2. The resultant moment of all the forces acting on the body about the point of rotation should be zero, i.e. the sum of the anticlockwise moments about the axis of rotation must be equal to the sum of the clockwise moments about the same axis.
Principle of Moments
• If the algebraic sum of moments of all the forces acting on the body about the axis of rotation is zero, then the body is in equilibrium. This is called the principle of moments.
Sum of anticlockwise moments = Sum of clockwise moments
Centre of Gravity
• The force with which the Earth attracts every particle towards its centre is known as the force of ravity. It is also known as the weight of the particle.
• A body can be made up of several particles, each of weight ‘w’. As the size of the body is quite small in comparison to the size of the Earth, the pull of gravity w acting on these particles can be regarded as parallel to each other.
• The magnitude of a single force is equal to the sum of all these parallel forces.
• Weight W is considered to act at a point G such that the algebraic sum of moments due to weight w of each particle about the point G is zero. The point G is called the centre of gravity of the body.

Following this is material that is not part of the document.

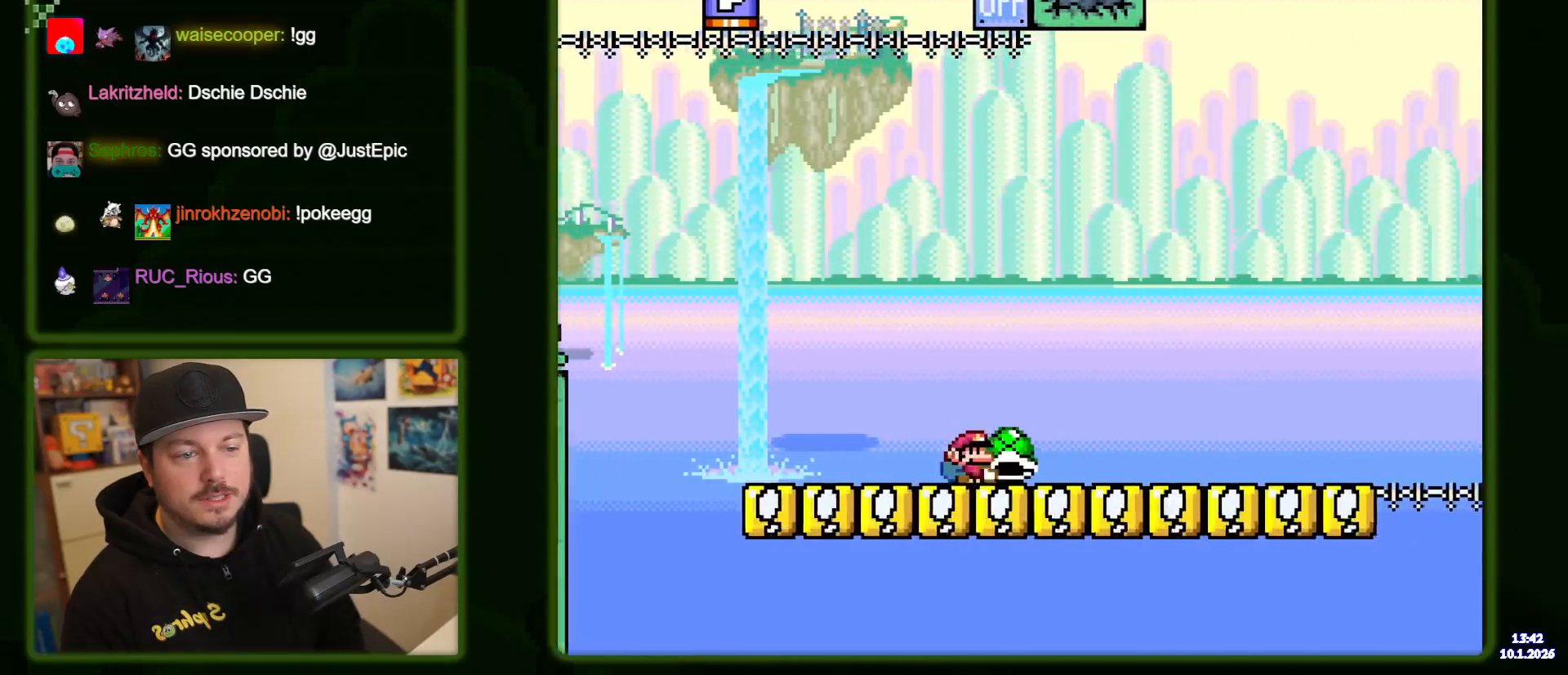
{"buttons": ["Y"], "events": []}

• Centre of gravity (CG) of a body is the point about which the algebraic sum of moments of weights of all the particles constituting the body is zero. The entire weight of the body can be considered to act at this point.

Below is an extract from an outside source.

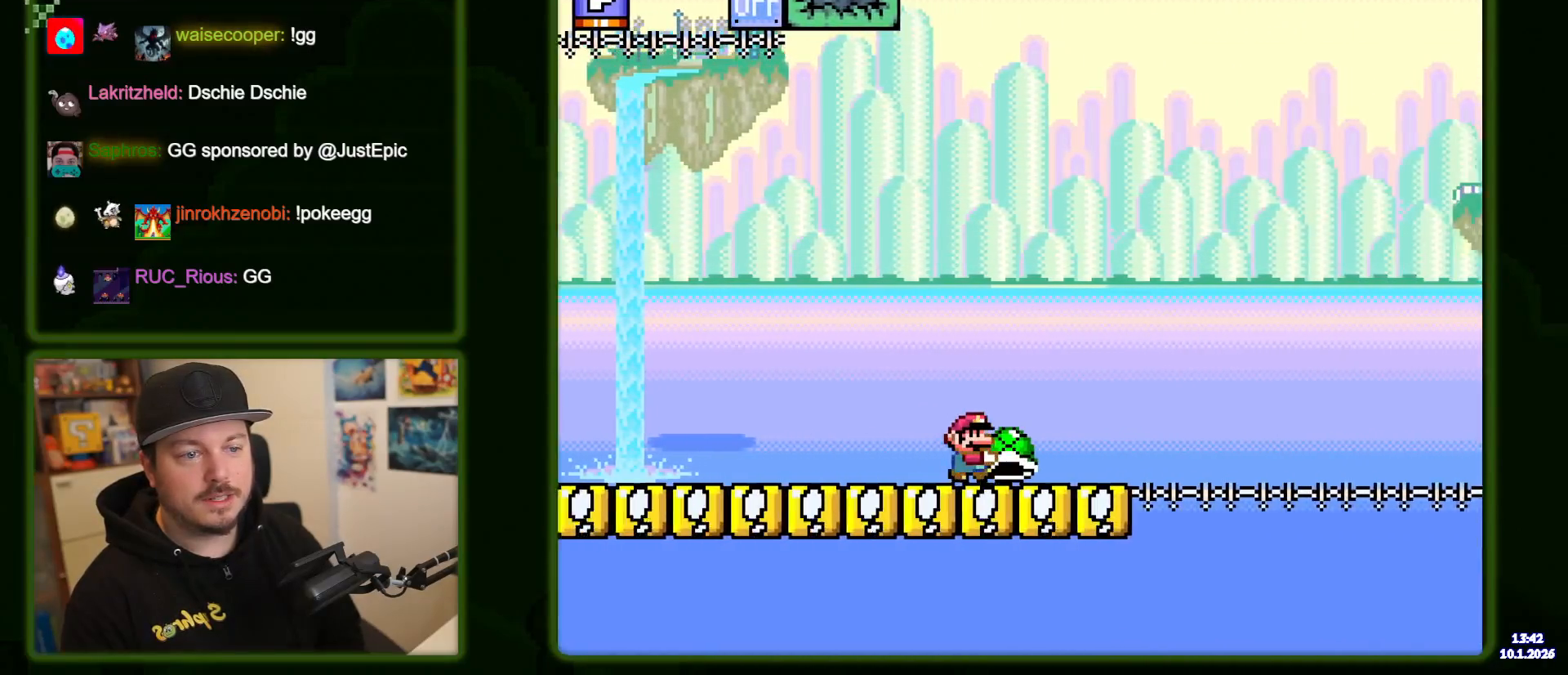
{"buttons": ["B", "Y"], "events": [[250, "B", "down"]]}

• It is not necessary that the centre of gravity always lies within the material of the body.
Centre of Gravity and balance point
• When a body is freely suspended from a point, it comes to rest (or in balance) in such a position that its centre of gravity lies vertically below the point of suspension.
• It is possible because the algebraic sum of moments of the weights of all the particles about the point of suspension is zero.
Uniform Circular Motion
• When an object moves in a circle, its motion is called circular motion.
• When an object moves along a circular path, its direction of motion as well as speed changes continuously.
• Thus, the motion is said to be accelerated motion because the speed (or velocity) keeps changing.
• When the body moves in a circle with uniform speed, its motion is known as uniform circular motion.
Centripetal and Centrifugal Force
• The force needed to make an object travel in a circular path is known as centripetal force.
• This force is always directed towards the centre of the circle at each point of its path. Hence, for a body moving uniformly in a circular path, there must be a force to provide the centripetal force required for circular motion.
• In an atom, an electron moves around the nucleus in a circular path for which the centripetal force is obtained from the electrostatic force of attraction on the electron by the nucleus.
• A planet moves around the Sun in a nearly circular path for which the gravitational force of attraction on the planet by the Sun provides the necessary centripetal force.
• The force acting on a body away from the centre of the circular path is called the centrifugal force.
• It is not a real force. However, it is considered to describe a certain motion and is called fictitious force or virtual force.
• Its magnitude is the same as centripetal force. It is however not a reaction force of centripetal force, because both the forces act on the same body performing circular motion.
• A bucket filled with water is swirled around. The water does not spill out of it because of the centrifugal force acting on it away from the centre.